Venezia 70: Still Life, la recensione
Presentato nella sezione Orizzonti, l'opera seconda di Uberto Pasolini commuove e diverte grazie a una sceneggiatura brillante e a un'eccellente prova attoriale di Eddie Marsan...
Forse perché il binomio produttore-autore, in Italia, ha la stessa credibilità del binomio obeso-etoile della Scala. O forse perché, nel raccontare storie di uomini medi, gli inglesi da sempre ci superano di svariate leghe. O magari perché vedere finalmente un attore rodato e versatile come Eddie Marsan in un ruolo da protagonista assoluto scalderebbe anche il più algido cuore. Forse per questo, forse per quello, ma Still Life - presentato nella sezione Orizzonti del Festival di Venezia - è davvero una bella sorpresa, specialmente se comparato con i titoli per lo più dimenticabili in corsa per il Leone d'Oro.
Eddie Marsan, già ammirato nel ruolo di villain nel meraviglioso Tyrannosaur di Paddy Considine, interpreta John May, quarantenne londinese che si occupa di rintracciare parenti di persone defunte in condizioni di solitudine e, spesso, indigenza. Quando il suo viscido capo, incurante dei ventidue anni di onorato servizio di John, gli comunica l'imminente licenziamento, l'uomo decide di affrontare l'ultimo "caso" con un'attenzione tutta particolare.
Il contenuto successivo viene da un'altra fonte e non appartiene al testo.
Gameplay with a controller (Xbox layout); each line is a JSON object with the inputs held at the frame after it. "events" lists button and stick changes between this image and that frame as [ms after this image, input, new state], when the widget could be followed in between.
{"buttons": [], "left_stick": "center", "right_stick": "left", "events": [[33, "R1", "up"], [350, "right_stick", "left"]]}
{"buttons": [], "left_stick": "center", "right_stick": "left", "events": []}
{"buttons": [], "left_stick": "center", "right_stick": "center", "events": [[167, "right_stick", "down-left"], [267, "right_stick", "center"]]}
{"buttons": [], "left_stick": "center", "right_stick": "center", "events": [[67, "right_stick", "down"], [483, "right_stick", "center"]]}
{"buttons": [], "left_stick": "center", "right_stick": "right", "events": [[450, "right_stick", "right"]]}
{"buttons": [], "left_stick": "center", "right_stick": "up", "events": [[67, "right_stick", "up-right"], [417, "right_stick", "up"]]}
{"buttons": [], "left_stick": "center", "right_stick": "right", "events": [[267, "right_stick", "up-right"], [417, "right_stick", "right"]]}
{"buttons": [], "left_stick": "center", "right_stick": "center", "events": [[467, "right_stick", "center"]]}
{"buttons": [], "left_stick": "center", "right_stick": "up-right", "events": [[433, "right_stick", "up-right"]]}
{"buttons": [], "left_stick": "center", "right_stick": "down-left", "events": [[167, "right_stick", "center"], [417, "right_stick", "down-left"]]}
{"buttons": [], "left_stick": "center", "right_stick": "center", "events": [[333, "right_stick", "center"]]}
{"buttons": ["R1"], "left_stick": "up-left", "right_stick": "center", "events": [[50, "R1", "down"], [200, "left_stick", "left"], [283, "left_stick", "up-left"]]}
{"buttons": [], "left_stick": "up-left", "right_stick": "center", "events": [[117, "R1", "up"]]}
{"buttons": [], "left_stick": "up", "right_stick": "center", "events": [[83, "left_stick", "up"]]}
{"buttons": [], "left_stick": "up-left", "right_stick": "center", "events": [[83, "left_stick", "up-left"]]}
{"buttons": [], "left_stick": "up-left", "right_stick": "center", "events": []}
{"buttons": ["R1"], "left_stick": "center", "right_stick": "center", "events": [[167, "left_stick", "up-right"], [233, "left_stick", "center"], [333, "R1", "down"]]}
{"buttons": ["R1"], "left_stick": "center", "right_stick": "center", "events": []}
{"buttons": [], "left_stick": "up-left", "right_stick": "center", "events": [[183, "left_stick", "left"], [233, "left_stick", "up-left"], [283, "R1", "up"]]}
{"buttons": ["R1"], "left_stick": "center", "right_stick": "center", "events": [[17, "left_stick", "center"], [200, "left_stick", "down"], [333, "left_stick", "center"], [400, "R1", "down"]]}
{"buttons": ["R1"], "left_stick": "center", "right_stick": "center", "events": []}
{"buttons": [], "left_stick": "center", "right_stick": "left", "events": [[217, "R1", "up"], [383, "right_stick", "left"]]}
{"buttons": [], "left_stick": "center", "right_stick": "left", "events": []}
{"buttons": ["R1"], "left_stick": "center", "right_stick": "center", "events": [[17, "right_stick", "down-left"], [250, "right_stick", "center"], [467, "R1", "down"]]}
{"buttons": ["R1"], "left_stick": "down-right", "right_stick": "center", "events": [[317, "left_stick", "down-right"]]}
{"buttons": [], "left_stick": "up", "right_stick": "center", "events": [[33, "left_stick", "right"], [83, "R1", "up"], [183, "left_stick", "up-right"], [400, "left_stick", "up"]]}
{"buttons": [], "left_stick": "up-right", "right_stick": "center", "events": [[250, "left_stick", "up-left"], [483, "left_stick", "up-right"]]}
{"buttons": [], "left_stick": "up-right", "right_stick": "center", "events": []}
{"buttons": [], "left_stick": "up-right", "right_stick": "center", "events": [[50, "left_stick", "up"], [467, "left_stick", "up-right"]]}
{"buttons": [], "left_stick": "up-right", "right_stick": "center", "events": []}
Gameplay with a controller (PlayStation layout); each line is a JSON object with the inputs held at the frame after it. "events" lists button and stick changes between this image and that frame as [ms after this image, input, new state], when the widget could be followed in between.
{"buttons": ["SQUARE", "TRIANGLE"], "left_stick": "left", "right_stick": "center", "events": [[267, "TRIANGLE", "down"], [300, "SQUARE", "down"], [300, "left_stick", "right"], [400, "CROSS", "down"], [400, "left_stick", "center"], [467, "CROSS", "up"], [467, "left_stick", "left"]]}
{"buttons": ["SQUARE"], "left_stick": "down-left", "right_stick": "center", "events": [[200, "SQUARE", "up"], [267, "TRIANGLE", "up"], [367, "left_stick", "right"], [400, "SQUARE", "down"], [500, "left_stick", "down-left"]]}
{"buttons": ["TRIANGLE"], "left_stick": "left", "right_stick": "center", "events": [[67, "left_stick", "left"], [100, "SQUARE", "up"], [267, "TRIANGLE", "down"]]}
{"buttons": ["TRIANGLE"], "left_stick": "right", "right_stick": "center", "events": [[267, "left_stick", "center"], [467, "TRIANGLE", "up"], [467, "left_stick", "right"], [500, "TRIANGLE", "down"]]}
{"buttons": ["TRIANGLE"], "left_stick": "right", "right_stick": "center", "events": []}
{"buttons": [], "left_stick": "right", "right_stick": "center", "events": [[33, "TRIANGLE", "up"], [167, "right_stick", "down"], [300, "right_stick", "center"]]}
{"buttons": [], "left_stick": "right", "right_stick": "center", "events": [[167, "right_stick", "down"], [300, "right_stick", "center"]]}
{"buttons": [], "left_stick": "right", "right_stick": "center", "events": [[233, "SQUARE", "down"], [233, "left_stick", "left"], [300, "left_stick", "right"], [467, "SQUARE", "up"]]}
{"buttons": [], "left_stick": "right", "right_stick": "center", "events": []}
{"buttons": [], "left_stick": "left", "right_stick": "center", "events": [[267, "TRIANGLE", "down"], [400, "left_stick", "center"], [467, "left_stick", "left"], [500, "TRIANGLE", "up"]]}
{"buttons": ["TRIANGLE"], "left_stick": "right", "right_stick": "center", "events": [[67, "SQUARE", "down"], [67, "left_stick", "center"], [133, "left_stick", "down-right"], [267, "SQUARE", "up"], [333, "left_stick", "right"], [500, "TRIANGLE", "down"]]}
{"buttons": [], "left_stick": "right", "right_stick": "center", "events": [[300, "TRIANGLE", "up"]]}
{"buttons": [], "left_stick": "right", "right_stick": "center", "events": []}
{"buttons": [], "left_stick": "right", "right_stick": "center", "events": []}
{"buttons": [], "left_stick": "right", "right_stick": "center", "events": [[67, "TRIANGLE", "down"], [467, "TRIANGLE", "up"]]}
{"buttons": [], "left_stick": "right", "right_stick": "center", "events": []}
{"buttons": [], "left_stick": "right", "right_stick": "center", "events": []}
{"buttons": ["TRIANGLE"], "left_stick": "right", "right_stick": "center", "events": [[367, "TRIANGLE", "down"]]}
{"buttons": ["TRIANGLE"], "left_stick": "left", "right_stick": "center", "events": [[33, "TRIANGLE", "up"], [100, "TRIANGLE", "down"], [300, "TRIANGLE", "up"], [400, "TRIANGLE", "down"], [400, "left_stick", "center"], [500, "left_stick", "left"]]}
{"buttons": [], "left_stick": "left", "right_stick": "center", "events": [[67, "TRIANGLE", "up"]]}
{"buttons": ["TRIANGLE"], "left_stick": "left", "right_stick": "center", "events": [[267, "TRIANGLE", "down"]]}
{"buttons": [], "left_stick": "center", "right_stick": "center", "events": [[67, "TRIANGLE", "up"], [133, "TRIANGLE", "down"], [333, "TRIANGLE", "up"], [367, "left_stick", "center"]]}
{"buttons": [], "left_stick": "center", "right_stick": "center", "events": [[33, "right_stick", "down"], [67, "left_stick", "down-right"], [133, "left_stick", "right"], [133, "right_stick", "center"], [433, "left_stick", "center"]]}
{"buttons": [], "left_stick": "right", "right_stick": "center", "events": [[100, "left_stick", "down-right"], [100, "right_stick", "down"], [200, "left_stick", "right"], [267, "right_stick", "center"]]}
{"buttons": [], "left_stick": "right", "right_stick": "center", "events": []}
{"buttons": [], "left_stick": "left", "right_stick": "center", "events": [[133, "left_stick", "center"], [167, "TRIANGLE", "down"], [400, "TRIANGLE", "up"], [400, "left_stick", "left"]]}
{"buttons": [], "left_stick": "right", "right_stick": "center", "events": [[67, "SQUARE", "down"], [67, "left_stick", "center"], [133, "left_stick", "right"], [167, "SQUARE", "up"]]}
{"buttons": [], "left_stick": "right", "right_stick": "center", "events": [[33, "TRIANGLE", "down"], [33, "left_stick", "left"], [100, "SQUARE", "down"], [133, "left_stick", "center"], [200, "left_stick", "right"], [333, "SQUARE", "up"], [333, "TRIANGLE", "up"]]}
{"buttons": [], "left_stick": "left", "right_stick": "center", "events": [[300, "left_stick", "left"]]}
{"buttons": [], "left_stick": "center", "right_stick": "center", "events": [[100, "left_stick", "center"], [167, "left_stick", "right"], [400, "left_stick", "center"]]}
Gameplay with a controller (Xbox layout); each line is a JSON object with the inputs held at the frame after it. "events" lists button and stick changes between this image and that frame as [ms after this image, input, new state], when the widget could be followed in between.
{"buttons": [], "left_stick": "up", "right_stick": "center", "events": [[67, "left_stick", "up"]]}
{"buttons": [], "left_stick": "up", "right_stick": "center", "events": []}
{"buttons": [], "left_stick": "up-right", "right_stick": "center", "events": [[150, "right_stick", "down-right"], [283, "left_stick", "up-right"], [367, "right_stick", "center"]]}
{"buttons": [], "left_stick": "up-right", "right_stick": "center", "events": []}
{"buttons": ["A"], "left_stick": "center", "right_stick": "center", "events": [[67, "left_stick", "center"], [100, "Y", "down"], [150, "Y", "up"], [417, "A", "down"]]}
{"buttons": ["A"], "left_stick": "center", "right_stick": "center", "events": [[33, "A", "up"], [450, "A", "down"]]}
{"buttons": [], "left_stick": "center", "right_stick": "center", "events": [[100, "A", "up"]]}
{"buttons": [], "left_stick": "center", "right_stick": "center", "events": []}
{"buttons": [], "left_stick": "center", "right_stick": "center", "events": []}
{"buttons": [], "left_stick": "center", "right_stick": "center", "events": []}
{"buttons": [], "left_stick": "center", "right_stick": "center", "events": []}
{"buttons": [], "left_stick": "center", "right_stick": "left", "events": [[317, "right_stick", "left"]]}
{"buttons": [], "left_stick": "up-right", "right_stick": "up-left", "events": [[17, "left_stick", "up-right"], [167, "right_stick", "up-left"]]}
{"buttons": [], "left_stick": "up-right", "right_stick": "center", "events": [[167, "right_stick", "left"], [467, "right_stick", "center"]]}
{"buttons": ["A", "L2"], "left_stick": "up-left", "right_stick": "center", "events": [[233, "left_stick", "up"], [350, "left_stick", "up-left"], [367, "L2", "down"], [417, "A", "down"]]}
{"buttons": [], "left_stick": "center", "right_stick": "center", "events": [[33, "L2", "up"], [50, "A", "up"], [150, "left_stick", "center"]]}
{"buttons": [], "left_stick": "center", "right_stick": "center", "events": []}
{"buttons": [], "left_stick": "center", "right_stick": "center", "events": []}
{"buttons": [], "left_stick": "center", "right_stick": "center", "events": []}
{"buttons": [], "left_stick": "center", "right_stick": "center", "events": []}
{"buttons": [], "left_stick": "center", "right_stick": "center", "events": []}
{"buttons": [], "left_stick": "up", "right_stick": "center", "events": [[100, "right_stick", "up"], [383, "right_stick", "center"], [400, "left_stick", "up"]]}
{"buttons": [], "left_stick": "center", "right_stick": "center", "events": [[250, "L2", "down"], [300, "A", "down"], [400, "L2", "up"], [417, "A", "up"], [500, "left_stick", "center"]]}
Attorno a Marsan si muove una schiera di comprimari costruiti con sensibilità e intelligenza tutta britannica. Tra loro, la deliziosa Joanne Froggatt (Downton Abbey) in un ruolo costruito per conquistare il pubblico (nonché il protagonista). Ma non bisogna lasciarsi ingannare dalle apparenze: Still Life riserva svariati, piccoli colpi di scena, basati sul capovolgimento di alcune situazioni canoniche del cinema. E laddove le storie diventano "altro" rispetto alle aspettative del genere in cui vorremmo incasellarle, è lì che di tanto in tanto, come in questo caso, nasce la vera poesia.